David and Anne Trufant had a dream of running a camp. David had a photography business in their native New Orleans. Anne had a music ministry to the Catholic community. On a trip to North Carolina David heard about two camps that were for sale. They didn’t have the money, but a local banker heard Anne sing, caught the vision and loaned them the money to buy the camps.

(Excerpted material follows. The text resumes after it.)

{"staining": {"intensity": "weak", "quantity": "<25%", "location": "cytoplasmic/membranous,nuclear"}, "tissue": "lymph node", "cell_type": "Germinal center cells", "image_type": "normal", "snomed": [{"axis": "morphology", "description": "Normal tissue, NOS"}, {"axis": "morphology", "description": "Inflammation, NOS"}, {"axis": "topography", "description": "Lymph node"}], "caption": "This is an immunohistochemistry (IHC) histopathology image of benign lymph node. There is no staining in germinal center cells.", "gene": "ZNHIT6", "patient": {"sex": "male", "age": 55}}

Now they run Camp Kahdalea for girls and Chosatonga for boys. On either side of the same mountain the rustic camps near Brevard, North Carolina are the most fantastic place to send your kids or grand kids. The camps aren’t Catholic camps, but camps run by Catholics. In other words, the religion is not ‘inyerface’ but the staff are terrific young people–most of them committed Catholic university students. There is Mass on Sundays and grace before meals. There are times for ‘wisdom and learning’ but most of all the camps are places of great fun, enthusiasm, love and pure joy.
David and Anne and various of their large family help around the camp and maintain a loving, pure and wholesome Catholic atmosphere. They practice true hospitality and generosity with a great sense of humor and joy. Along with that the activities are second to none. The kids are kept busy non stop with hikes, mountain biking, kayaking and canoeing and so many activities and trips and outings that you’d get exhausted just thinking about it.
We take our students from St Joseph’s Catholic School there on their annual retreats, and I got to know the Trufants at that time. They came down to Greenville for my ordination, and it’s my joy to go there each summer for a time of retreat, to say Mass on Sundays and weekdays during my visit and most of all to spend time with the people there–the counselors, the campers and the Trufant family.
If you want to know more, check out the website and pay a visit.

  • shadowlands

    What pleasing work for God!I used to be in a Baptist youth group as a young'un.It was called 'teenscene'. The adults were really kind people,I will never forget them and the camps were good too.We had some memorable speakers and their guitars!I don't remember any Catholic equivalents,their retreats were in convents,and also fine.Well actually,there was this one nun that terrified me,but I am over it now……Talk about having confused theologies,my dad took ecumenism to it's limits.I got back to Rome,eventually,but I do love the Word brother,er sorry,Father!!

  • Remy Rosenhoover

    I watched the camp's video with my oldest daughter Lauren; she gave it a big thumbs up!